Lay out every line of the items below as a Markdown table with two columns, Row and Line. Number each row and leave out blank lines.
☆ ☆ ☆
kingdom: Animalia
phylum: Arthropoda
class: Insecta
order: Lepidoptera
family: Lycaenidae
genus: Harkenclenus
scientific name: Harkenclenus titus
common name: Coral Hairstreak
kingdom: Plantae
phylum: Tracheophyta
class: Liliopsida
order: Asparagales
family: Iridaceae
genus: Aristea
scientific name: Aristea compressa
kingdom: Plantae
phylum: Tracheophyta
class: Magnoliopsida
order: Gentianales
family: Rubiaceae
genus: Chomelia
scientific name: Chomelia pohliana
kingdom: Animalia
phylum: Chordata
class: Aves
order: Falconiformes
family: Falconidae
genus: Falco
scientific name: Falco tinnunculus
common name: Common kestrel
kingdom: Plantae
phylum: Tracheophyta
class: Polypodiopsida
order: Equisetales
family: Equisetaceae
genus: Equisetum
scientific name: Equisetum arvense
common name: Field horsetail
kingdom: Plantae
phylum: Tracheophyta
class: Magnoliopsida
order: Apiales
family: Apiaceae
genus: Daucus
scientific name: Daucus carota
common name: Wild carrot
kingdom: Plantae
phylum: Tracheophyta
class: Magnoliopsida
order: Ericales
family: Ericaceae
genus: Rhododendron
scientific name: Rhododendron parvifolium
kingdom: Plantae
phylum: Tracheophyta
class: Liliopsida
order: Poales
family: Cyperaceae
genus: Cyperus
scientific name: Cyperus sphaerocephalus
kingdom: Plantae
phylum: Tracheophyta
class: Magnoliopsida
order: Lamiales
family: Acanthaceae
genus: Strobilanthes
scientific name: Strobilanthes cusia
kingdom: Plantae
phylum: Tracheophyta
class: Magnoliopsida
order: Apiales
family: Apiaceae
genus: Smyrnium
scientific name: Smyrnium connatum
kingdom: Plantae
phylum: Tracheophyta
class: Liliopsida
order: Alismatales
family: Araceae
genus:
☆ ☆ ☆
> _Answer to this exercise_:
| Row | Line |
|---|---|
| 1 | kingdom: Animalia |
| 2 | phylum: Arthropoda |
| 3 | class: Insecta |
| 4 | order: Lepidoptera |
| 5 | family: Lycaenidae |
| 6 | genus: Harkenclenus |
| 7 | scientific name: Harkenclenus titus |
| 8 | common name: Coral Hairstreak |
| 9 | kingdom: Plantae |
| 10 | phylum: Tracheophyta |
| 11 | class: Liliopsida |
| 12 | order: Asparagales |
| 13 | family: Iridaceae |
| 14 | genus: Aristea |
| 15 | scientific name: Aristea compressa |
| 16 | kingdom: Plantae |
| 17 | phylum: Tracheophyta |
| 18 | class: Magnoliopsida |
| 19 | order: Gentianales |
| 20 | family: Rubiaceae |
| 21 | genus: Chomelia |
| 22 | scientific name: Chomelia pohliana |
| 23 | kingdom: Animalia |
| 24 | phylum: Chordata |
| 25 | class: Aves |
| 26 | order: Falconiformes |
| 27 | family: Falconidae |
| 28 | genus: Falco |
| 29 | scientific name: Falco tinnunculus |
| 30 | common name: Common kestrel |
| 31 | kingdom: Plantae |
| 32 | phylum: Tracheophyta |
| 33 | class: Polypodiopsida |
| 34 | order: Equisetales |
| 35 | family: Equisetaceae |
| 36 | genus: Equisetum |
| 37 | scientific name: Equisetum arvense |
| 38 | common name: Field horsetail |
| 39 | kingdom: Plantae |
| 40 | phylum: Tracheophyta |
| 41 | class: Magnoliopsida |
| 42 | order: Apiales |
| 43 | family: Apiaceae |
| 44 | genus: Daucus |
| 45 | scientific name: Daucus carota |
| 46 | common name: Wild carrot |
| 47 | kingdom: Plantae |
| 48 | phylum: Tracheophyta |
| 49 | class: Magnoliopsida |
| 50 | order: Ericales |
| 51 | family: Ericaceae |
| 52 | genus: Rhododendron |
| 53 | scientific name: Rhododendron parvifolium |
| 54 | kingdom: Plantae |
| 55 | phylum: Tracheophyta |
| 56 | class: Liliopsida |
| 57 | order: Poales |
| 58 | family: Cyperaceae |
| 59 | genus: Cyperus |
| 60 | scientific name: Cyperus sphaerocephalus |
| 61 | kingdom: Plantae |
| 62 | phylum: Tracheophyta |
| 63 | class: Magnoliopsida |
| 64 | order: Lamiales |
| 65 | family: Acanthaceae |
| 66 | genus: Strobilanthes |
| 67 | scientific name: Strobilanthes cusia |
| 68 | kingdom: Plantae |
| 69 | phylum: Tracheophyta |
| 70 | class: Magnoliopsida |
| 71 | order: Apiales |
| 72 | family: Apiaceae |
| 73 | genus: Smyrnium |
| 74 | scientific name: Smyrnium connatum |
| 75 | kingdom: Plantae |
| 76 | phylum: Tracheophyta |
| 77 | class: Liliopsida |
| 78 | order: Alismatales |
| 79 | family: Araceae |
| 80 | genus: |